━━ SUPPLIED ENTRIES

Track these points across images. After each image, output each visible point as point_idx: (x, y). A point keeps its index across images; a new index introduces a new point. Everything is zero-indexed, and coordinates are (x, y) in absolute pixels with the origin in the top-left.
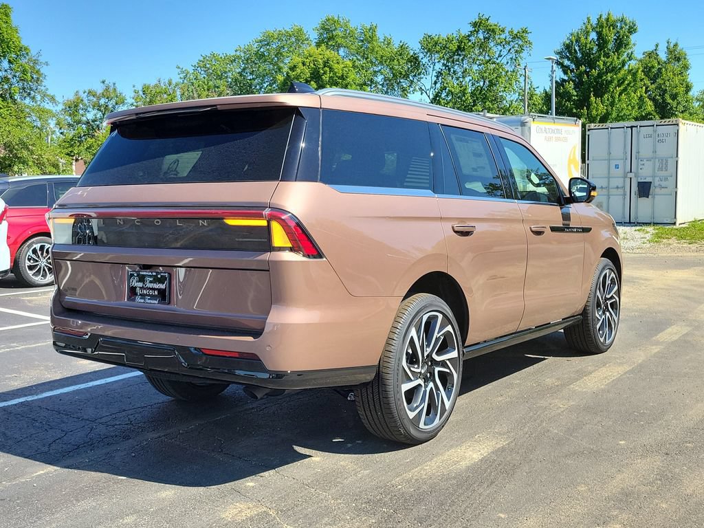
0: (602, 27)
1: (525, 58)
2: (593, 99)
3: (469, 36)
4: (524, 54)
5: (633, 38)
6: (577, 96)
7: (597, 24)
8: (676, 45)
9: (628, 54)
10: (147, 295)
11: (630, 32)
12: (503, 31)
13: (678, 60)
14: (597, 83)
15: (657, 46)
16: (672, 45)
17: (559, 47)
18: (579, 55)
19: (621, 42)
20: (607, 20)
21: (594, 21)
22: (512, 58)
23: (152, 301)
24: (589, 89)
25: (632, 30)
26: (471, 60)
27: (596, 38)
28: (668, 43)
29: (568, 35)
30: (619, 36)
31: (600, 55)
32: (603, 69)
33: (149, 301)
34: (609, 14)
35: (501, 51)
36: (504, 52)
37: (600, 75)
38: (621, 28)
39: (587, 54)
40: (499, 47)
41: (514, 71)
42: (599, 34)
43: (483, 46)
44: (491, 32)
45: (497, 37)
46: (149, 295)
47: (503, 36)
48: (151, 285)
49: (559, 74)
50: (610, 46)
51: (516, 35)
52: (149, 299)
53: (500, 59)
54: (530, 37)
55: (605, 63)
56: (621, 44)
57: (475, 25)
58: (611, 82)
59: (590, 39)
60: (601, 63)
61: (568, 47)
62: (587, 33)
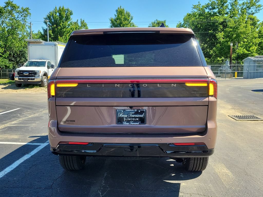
0: (61, 11)
1: (28, 19)
2: (59, 37)
3: (4, 7)
4: (28, 18)
5: (71, 17)
6: (53, 36)
7: (59, 10)
8: (83, 21)
9: (70, 22)
10: (130, 121)
11: (71, 15)
12: (19, 7)
13: (85, 26)
14: (60, 31)
15: (77, 20)
16: (82, 21)
17: (45, 17)
18: (53, 21)
19: (68, 17)
20: (63, 9)
21: (58, 9)
22: (23, 19)
23: (134, 124)
24: (57, 34)
25: (71, 14)
26: (4, 17)
27: (59, 15)
28: (81, 20)
29: (49, 13)
30: (67, 15)
31: (61, 22)
32: (62, 27)
33: (133, 124)
34: (63, 7)
35: (18, 15)
36: (20, 16)
37: (61, 29)
38: (68, 13)
39: (56, 21)
40: (17, 13)
41: (24, 24)
42: (60, 14)
43: (10, 13)
44: (14, 7)
45: (16, 9)
46: (132, 121)
47: (19, 9)
48: (133, 116)
49: (45, 27)
50: (64, 18)
51: (25, 10)
52: (132, 123)
53: (18, 18)
54: (30, 11)
55: (62, 25)
56: (67, 18)
57: (7, 3)
58: (65, 32)
59: (57, 15)
60: (61, 24)
61: (49, 17)
62: (56, 13)
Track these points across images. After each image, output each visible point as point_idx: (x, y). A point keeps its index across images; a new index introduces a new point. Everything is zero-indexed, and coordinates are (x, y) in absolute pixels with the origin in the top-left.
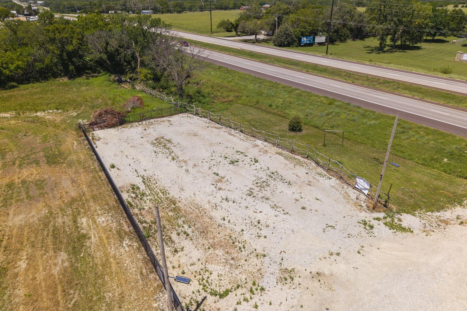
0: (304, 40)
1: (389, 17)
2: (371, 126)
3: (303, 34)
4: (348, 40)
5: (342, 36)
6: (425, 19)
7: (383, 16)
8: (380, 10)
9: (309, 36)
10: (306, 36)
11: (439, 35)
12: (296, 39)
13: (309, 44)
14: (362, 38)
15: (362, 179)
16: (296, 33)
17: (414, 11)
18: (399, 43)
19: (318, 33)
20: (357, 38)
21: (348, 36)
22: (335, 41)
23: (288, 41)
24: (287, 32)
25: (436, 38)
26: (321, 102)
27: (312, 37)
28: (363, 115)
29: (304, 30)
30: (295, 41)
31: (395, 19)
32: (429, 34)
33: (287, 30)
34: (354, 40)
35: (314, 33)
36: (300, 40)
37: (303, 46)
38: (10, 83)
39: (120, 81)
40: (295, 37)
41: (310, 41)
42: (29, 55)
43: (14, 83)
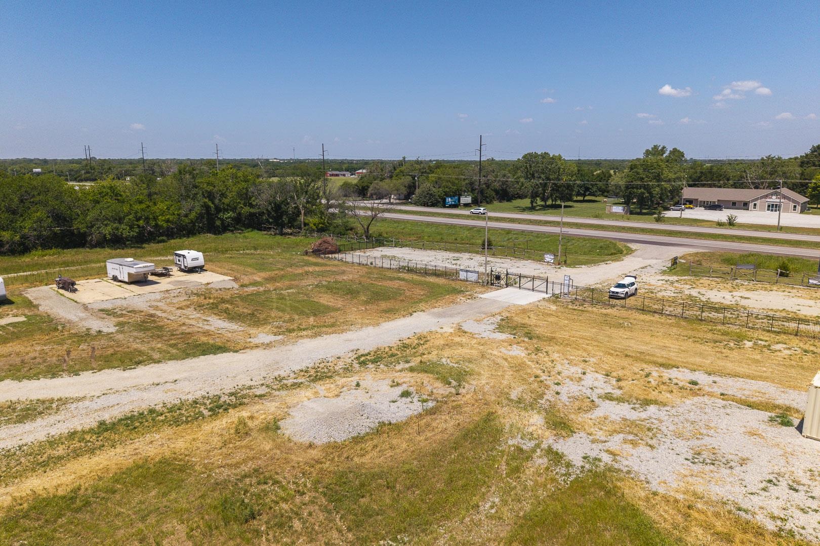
0: (449, 200)
1: (536, 175)
2: (544, 242)
3: (447, 195)
4: (495, 202)
5: (487, 197)
6: (572, 176)
7: (530, 174)
8: (527, 168)
9: (454, 196)
10: (450, 196)
11: (589, 195)
12: (440, 200)
13: (453, 205)
14: (509, 200)
15: (548, 254)
16: (439, 193)
17: (559, 168)
18: (549, 202)
19: (463, 193)
20: (504, 200)
21: (494, 198)
22: (481, 202)
23: (431, 202)
24: (430, 192)
25: (587, 198)
26: (500, 233)
27: (456, 198)
28: (536, 237)
29: (447, 190)
30: (439, 202)
31: (543, 176)
32: (578, 194)
33: (429, 190)
34: (500, 202)
35: (458, 194)
36: (444, 200)
37: (447, 207)
38: (159, 237)
39: (282, 234)
40: (438, 198)
41: (455, 202)
42: (180, 209)
43: (164, 238)
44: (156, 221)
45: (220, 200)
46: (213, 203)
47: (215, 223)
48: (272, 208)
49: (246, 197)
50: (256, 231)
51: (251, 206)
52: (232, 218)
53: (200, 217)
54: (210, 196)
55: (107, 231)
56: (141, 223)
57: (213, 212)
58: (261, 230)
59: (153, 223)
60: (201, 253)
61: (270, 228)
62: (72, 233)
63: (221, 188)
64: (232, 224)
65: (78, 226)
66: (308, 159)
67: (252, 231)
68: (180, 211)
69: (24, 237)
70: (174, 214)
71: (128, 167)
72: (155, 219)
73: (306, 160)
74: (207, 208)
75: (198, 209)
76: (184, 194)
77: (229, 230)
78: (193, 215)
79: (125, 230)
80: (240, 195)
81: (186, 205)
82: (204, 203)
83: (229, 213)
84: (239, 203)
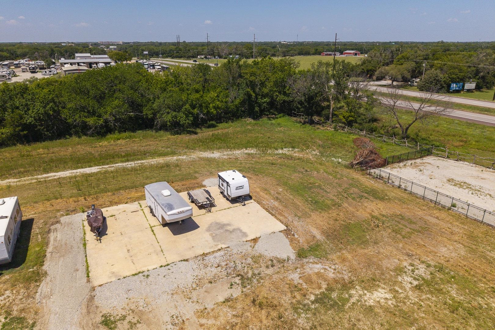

━━━━

**EXERCISE OBJECTIVE:**
Could you rewrite all of the material above, replacing "top-left" with "upper-left" and leaving everything else unchanged? Leave the pictures out of your version.

**REPLY:**
Track these points across images. After each image, output each visible point as point_idx: (x, y). A point keeps its index across images; a new index introduces a new point. Everything is zero-indexed, and coordinates are (x, y) in absolute pixels with the origin in the upper-left.
0: (602, 27)
1: (525, 58)
2: (593, 99)
3: (469, 36)
4: (524, 54)
5: (633, 38)
6: (577, 96)
7: (597, 24)
8: (676, 45)
9: (628, 54)
10: (147, 295)
11: (630, 32)
12: (503, 31)
13: (678, 60)
14: (597, 83)
15: (657, 46)
16: (672, 45)
17: (559, 47)
18: (579, 55)
19: (621, 42)
20: (607, 20)
21: (594, 21)
22: (512, 58)
23: (152, 301)
24: (589, 89)
25: (632, 30)
26: (471, 60)
27: (596, 38)
28: (668, 43)
29: (568, 35)
30: (619, 36)
31: (600, 55)
32: (603, 69)
33: (149, 301)
34: (609, 14)
35: (501, 51)
36: (504, 52)
37: (600, 75)
38: (621, 28)
39: (587, 54)
40: (499, 47)
41: (514, 71)
42: (599, 34)
43: (483, 46)
44: (491, 32)
45: (497, 37)
46: (149, 295)
47: (503, 36)
48: (151, 285)
49: (559, 74)
50: (610, 46)
51: (516, 35)
52: (149, 299)
53: (500, 59)
54: (530, 37)
55: (605, 63)
56: (621, 44)
57: (475, 25)
58: (611, 82)
59: (590, 39)
60: (601, 63)
61: (568, 47)
62: (587, 33)
0: (61, 11)
1: (28, 19)
2: (59, 37)
3: (4, 7)
4: (28, 18)
5: (71, 17)
6: (53, 36)
7: (59, 10)
8: (83, 21)
9: (70, 22)
10: (130, 121)
11: (71, 15)
12: (19, 7)
13: (85, 26)
14: (60, 31)
15: (77, 20)
16: (82, 21)
17: (45, 17)
18: (53, 21)
19: (68, 17)
20: (63, 9)
21: (58, 9)
22: (23, 19)
23: (134, 124)
24: (57, 34)
25: (71, 14)
26: (4, 17)
27: (59, 15)
28: (81, 20)
29: (49, 13)
30: (67, 15)
31: (61, 22)
32: (62, 27)
33: (133, 124)
34: (63, 7)
35: (18, 15)
36: (20, 16)
37: (61, 29)
38: (68, 13)
39: (56, 21)
40: (17, 13)
41: (24, 24)
42: (60, 14)
43: (10, 13)
44: (14, 7)
45: (16, 9)
46: (132, 121)
47: (19, 9)
48: (133, 116)
49: (45, 27)
50: (64, 18)
51: (25, 10)
52: (132, 123)
53: (18, 18)
54: (30, 11)
55: (62, 25)
56: (67, 18)
57: (7, 3)
58: (65, 32)
59: (57, 15)
60: (61, 24)
61: (49, 17)
62: (56, 13)
Track these points across images. After each image, output each visible point as point_idx: (x, y). A point keeps its index across images; a new index introduces a new point. Everything is zero-indexed, and coordinates are (x, y) in absolute pixels with the origin in the upper-left.
0: (304, 40)
1: (389, 17)
2: (371, 126)
3: (303, 34)
4: (348, 40)
5: (342, 36)
6: (425, 19)
7: (383, 16)
8: (380, 10)
9: (309, 36)
10: (306, 36)
11: (439, 35)
12: (296, 39)
13: (309, 44)
14: (362, 38)
15: (362, 179)
16: (296, 33)
17: (414, 11)
18: (399, 43)
19: (318, 33)
20: (357, 38)
21: (348, 36)
22: (335, 41)
23: (288, 41)
24: (287, 32)
25: (436, 38)
26: (321, 102)
27: (312, 37)
28: (363, 115)
29: (304, 30)
30: (295, 41)
31: (395, 19)
32: (429, 34)
33: (287, 30)
34: (354, 40)
35: (314, 33)
36: (300, 40)
37: (303, 46)
38: (10, 83)
39: (120, 81)
40: (295, 37)
41: (310, 41)
42: (29, 55)
43: (14, 83)
0: (449, 200)
1: (536, 175)
2: (544, 242)
3: (447, 195)
4: (495, 202)
5: (487, 197)
6: (572, 176)
7: (530, 174)
8: (527, 168)
9: (454, 196)
10: (450, 196)
11: (589, 195)
12: (440, 200)
13: (453, 205)
14: (509, 200)
15: (548, 254)
16: (439, 193)
17: (559, 168)
18: (549, 202)
19: (463, 193)
20: (504, 200)
21: (494, 198)
22: (481, 202)
23: (431, 202)
24: (430, 192)
25: (587, 198)
26: (500, 233)
27: (456, 198)
28: (536, 237)
29: (447, 190)
30: (439, 202)
31: (543, 176)
32: (578, 194)
33: (429, 190)
34: (500, 202)
35: (458, 194)
36: (444, 200)
37: (447, 207)
38: (159, 237)
39: (282, 234)
40: (438, 198)
41: (455, 202)
42: (180, 209)
43: (164, 238)
44: (156, 221)
45: (220, 200)
46: (213, 203)
47: (215, 223)
48: (272, 208)
49: (246, 197)
50: (256, 231)
51: (251, 206)
52: (232, 218)
53: (200, 217)
54: (210, 196)
55: (107, 231)
56: (141, 223)
57: (213, 212)
58: (261, 230)
59: (153, 223)
60: (201, 253)
61: (270, 228)
62: (72, 233)
63: (221, 188)
64: (232, 224)
65: (78, 226)
66: (308, 159)
67: (252, 231)
68: (180, 211)
69: (24, 237)
70: (174, 214)
71: (128, 167)
72: (155, 219)
73: (306, 160)
74: (207, 208)
75: (198, 209)
76: (184, 194)
77: (229, 230)
78: (193, 215)
79: (125, 230)
80: (240, 195)
81: (186, 205)
82: (204, 203)
83: (229, 213)
84: (239, 203)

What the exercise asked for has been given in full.